Doch die durch und durch politische Rede, eine glühende Wiederbeschwörung der europäischen Idee, wie es manche erhofft hatten, lieferte Juncker nicht. Die grossen Themen Brexit und Flüchtlingskrise streifte er bloss mit einigen Sätzen. An die Adresse der Briten sagte er unmissverständlich, den Binnenmarkt könne es nur mit der vollen Personenfreizügigkeit geben. Dem Populismus kreidete er an, dass er keine Probleme löse, sondern im Gegenteil nur solche kreiere. Auch forderte er von den europäischen Politikern, sich endlich glaubwürdiger zum gemeinsamen Haus zu bekennen. Doch zwei Tage vor dem Bratislava-Gipfel der EU-Staats- und Regierungschefs, der zumindest symbolisch als Zäsur und europäische Neubestimmung verstanden wird, gab sich der erklärte Präsident «einer politischen EU-Kommission» sehr konkret statt visionär.
Juncker präsentierte denn auch eine Vielzahl an Vorschlägen für die nächsten zwölf Monate, die dem Bürger unmittelbaren Nutzen bringen und, so die Idee, dessen Vertrauen zurückgewinnen wird. Zum Beispiel soll der sogenannte Juncker-Fonds, das 2014 gestartete Investitionsprogramm für Europa, ab 2018 für drei Jahre verlängert und das Volumen von 315 auf bis zu 630 Milliarden verdoppelt werden. Oder der Ausbau der Internet-Infrastruktur: Bis 2025 soll es in Europa ein flächendeckendes 5G-Netz und in den Zentren europäischer Grossstädte kostenfreies Drahtlos-Internet geben. Negative Effekte der Personenfreizügigkeit wie Lohndumping sollen wie mit der aufgegleisten Reform der Entsenderichtlinie vermieden und die notleidenden Milchbauern weiter unterstützt werden. Juncker: «Ich werde nicht akzeptieren, dass ein Liter Milch weniger kostet, als ein Liter Wasser».

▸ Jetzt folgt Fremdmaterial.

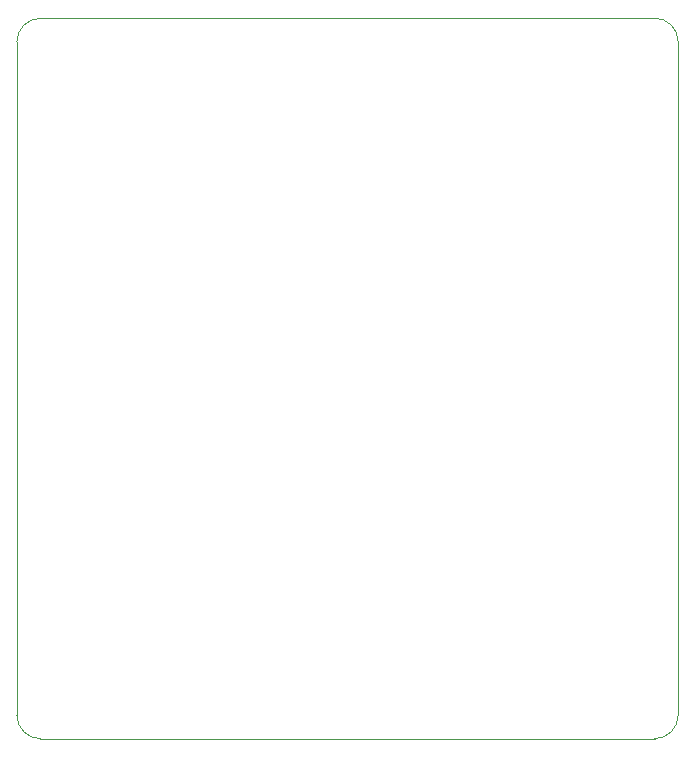
<source format=gm1>
G04 #@! TF.GenerationSoftware,KiCad,Pcbnew,(5.1.2)-2*
G04 #@! TF.CreationDate,2019-09-22T20:35:15+02:00*
G04 #@! TF.ProjectId,PowerSupply,506f7765-7253-4757-9070-6c792e6b6963,rev?*
G04 #@! TF.SameCoordinates,Original*
G04 #@! TF.FileFunction,Profile,NP*
%FSLAX46Y46*%
G04 Gerber Fmt 4.6, Leading zero omitted, Abs format (unit mm)*
G04 Created by KiCad (PCBNEW (5.1.2)-2) date 2019-09-22 20:35:15*
%MOMM*%
%LPD*%
G04 APERTURE LIST*
%ADD10C,0.050000*%
G04 APERTURE END LIST*
D10*
X69000000Y-65000000D02*
X69000000Y-122000000D01*
X123000000Y-63000000D02*
X71000000Y-63000000D01*
X125000000Y-122000000D02*
X125000000Y-65000000D01*
X71000000Y-124000000D02*
X123000000Y-124000000D01*
X71000000Y-124000000D02*
G75*
G02X69000000Y-122000000I0J2000000D01*
G01*
X125000000Y-122000000D02*
G75*
G02X123000000Y-124000000I-2000000J0D01*
G01*
X123000000Y-63000000D02*
G75*
G02X125000000Y-65000000I0J-2000000D01*
G01*
X69000000Y-65000000D02*
G75*
G02X71000000Y-63000000I2000000J0D01*
G01*
M02*

</source>
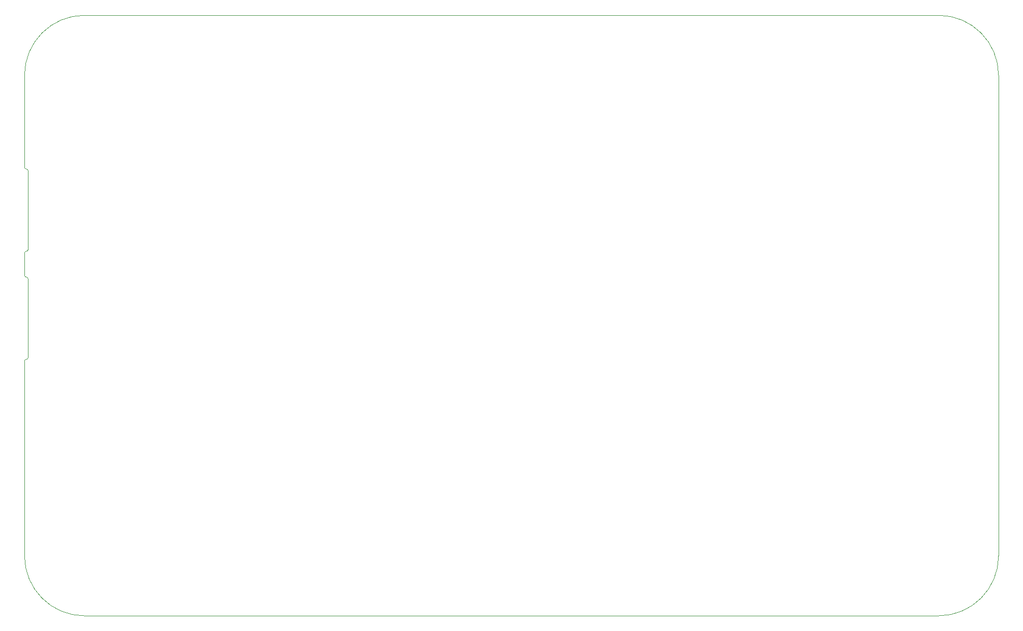
<source format=gm1>
%TF.GenerationSoftware,KiCad,Pcbnew,9.0.2-9.0.2-0~ubuntu24.04.1*%
%TF.CreationDate,2025-07-21T15:48:32-04:00*%
%TF.ProjectId,digital,64696769-7461-46c2-9e6b-696361645f70,rev?*%
%TF.SameCoordinates,Original*%
%TF.FileFunction,Profile,NP*%
%FSLAX46Y46*%
G04 Gerber Fmt 4.6, Leading zero omitted, Abs format (unit mm)*
G04 Created by KiCad (PCBNEW 9.0.2-9.0.2-0~ubuntu24.04.1) date 2025-07-21 15:48:32*
%MOMM*%
%LPD*%
G01*
G04 APERTURE LIST*
%TA.AperFunction,Profile*%
%ADD10C,0.050000*%
%TD*%
G04 APERTURE END LIST*
D10*
X62800000Y-150000000D02*
X205000000Y-150000000D01*
X53400000Y-107000000D02*
G75*
G02*
X53100000Y-107300000I-300000J0D01*
G01*
X52800000Y-60000000D02*
G75*
G02*
X62800000Y-50000000I10000000J0D01*
G01*
X62800000Y-150000000D02*
G75*
G02*
X52800000Y-140000000I0J10000000D01*
G01*
X52800000Y-60000000D02*
X52800000Y-75300000D01*
X52800000Y-107600000D02*
G75*
G02*
X53100000Y-107300000I300000J0D01*
G01*
X53100000Y-75600000D02*
G75*
G02*
X52800000Y-75300000I0J300000D01*
G01*
X53400000Y-89000000D02*
G75*
G02*
X53100000Y-89300000I-300000J0D01*
G01*
X53400000Y-75900000D02*
X53400000Y-89000000D01*
X205000000Y-50000000D02*
X62800000Y-50000000D01*
X52800000Y-107600000D02*
X52800000Y-140000000D01*
X205000000Y-50000000D02*
G75*
G02*
X215000000Y-60000000I0J-10000000D01*
G01*
X52800000Y-89600000D02*
G75*
G02*
X53100000Y-89300000I300000J0D01*
G01*
X53100000Y-93600000D02*
G75*
G02*
X53400000Y-93900000I0J-300000D01*
G01*
X52800000Y-89600000D02*
X52800000Y-93300000D01*
X215000000Y-140000000D02*
X215000000Y-60000000D01*
X53400000Y-93900000D02*
X53400000Y-107000000D01*
X215000000Y-140000000D02*
G75*
G02*
X205000000Y-150000000I-10000000J0D01*
G01*
X53100000Y-75600000D02*
G75*
G02*
X53400000Y-75900000I0J-300000D01*
G01*
X53100000Y-93600000D02*
G75*
G02*
X52800000Y-93300000I0J300000D01*
G01*
M02*

</source>
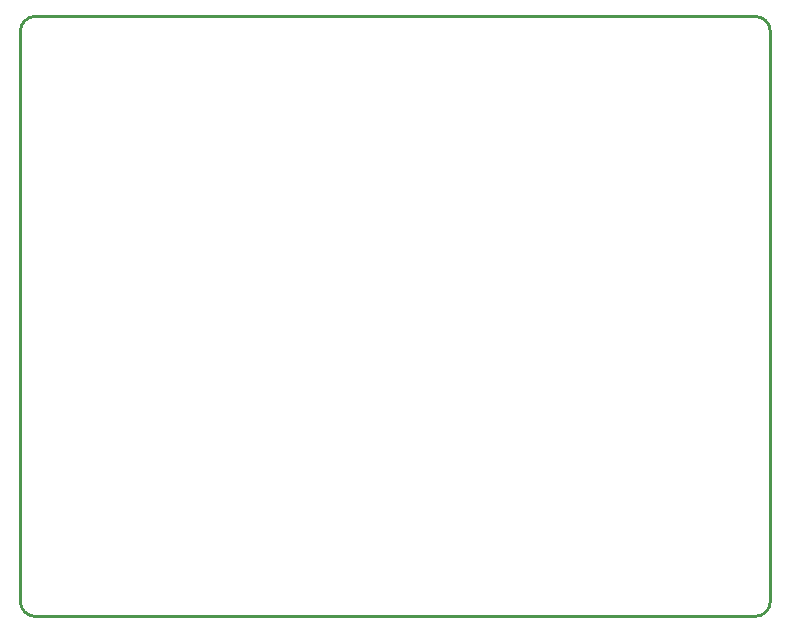
<source format=gko>
G04 Layer_Color=16711935*
%FSAX24Y24*%
%MOIN*%
G70*
G01*
G75*
%ADD35C,0.0100*%
D35*
X028500Y032500D02*
G03*
X028000Y033000I-000500J000000D01*
G01*
Y013000D02*
G03*
X028500Y013500I000000J000500D01*
G01*
X003500D02*
G03*
X004000Y013000I000500J000000D01*
G01*
Y033000D02*
G03*
X003500Y032500I000000J-000500D01*
G01*
X028500Y013500D02*
Y032500D01*
X004000Y033000D02*
X028000D01*
X004000Y013000D02*
X028000D01*
X003500Y013500D02*
Y032500D01*
M02*

</source>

Die wohl grösste Priorität setzt Juncker bei der Sicherheit. Er kündigte an, ein System zur Registrierung von Ein- und Ausreisen einführen zu wollen, damit wir «wissen, wer über unsere Grenzen kommt». Der Grenzschutz und die europäische Küstenwache müssten weiter vorangetrieben werden. Bulgarien versprach Juncker bis Oktober 200 zusätzliche Grenzwächter und 50 Fahrzeuge zum Schutz der EU-Aussengrenze. Zudem soll die gemeinsame Verteidigungspolitik vorangetrieben werden, möglichst hin zu einer Sicherheitsunion. Juncker: «Europa kann es sich nicht mehr leisten, militärisch im Windschatten anderer Mächte zu segeln oder Frankreich in Mali allein zu lassen.» Deshalb soll noch bis Ende Jahr ein gemeinsamer Verteidigungsfonds aufgegleist werden, um Rüstung und Innovation zu fördern. Ein zentrales Hauptquartier für militärische EU-Aktionen ist laut Juncker ebenfalls Teil der Sicherheitsstrategie.

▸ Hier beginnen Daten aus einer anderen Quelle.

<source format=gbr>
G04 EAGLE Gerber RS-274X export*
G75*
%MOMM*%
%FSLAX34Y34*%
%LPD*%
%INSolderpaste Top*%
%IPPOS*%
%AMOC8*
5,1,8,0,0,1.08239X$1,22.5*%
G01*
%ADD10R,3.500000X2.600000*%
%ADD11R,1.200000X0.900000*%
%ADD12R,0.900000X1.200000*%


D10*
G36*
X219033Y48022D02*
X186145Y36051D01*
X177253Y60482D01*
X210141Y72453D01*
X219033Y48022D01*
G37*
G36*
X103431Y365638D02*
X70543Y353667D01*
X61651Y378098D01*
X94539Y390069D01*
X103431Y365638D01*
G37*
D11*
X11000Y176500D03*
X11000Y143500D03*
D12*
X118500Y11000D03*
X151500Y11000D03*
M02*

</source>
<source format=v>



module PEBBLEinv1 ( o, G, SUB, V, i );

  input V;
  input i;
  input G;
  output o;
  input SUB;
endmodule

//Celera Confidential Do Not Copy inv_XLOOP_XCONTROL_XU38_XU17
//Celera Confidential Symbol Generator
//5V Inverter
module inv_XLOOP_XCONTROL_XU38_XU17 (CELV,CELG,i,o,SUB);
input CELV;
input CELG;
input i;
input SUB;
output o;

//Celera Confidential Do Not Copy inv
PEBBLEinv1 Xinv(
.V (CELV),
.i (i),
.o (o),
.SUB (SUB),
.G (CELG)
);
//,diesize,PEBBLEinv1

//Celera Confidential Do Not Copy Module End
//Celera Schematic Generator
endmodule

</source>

Alles in allem kann des Kommissionspräsidenten Rede mit den drei Schlüsselwörtern «Bewahren», «Stärken» und «Schützen» zusammengefasst werden. Es sind Begriffe, die zwar nicht zwingend den Eindruck einer sich auf dem Rückzug befindenden EU vermitteln – aber dennoch einer Union, die um ihren Bestand zu kämpfen hat.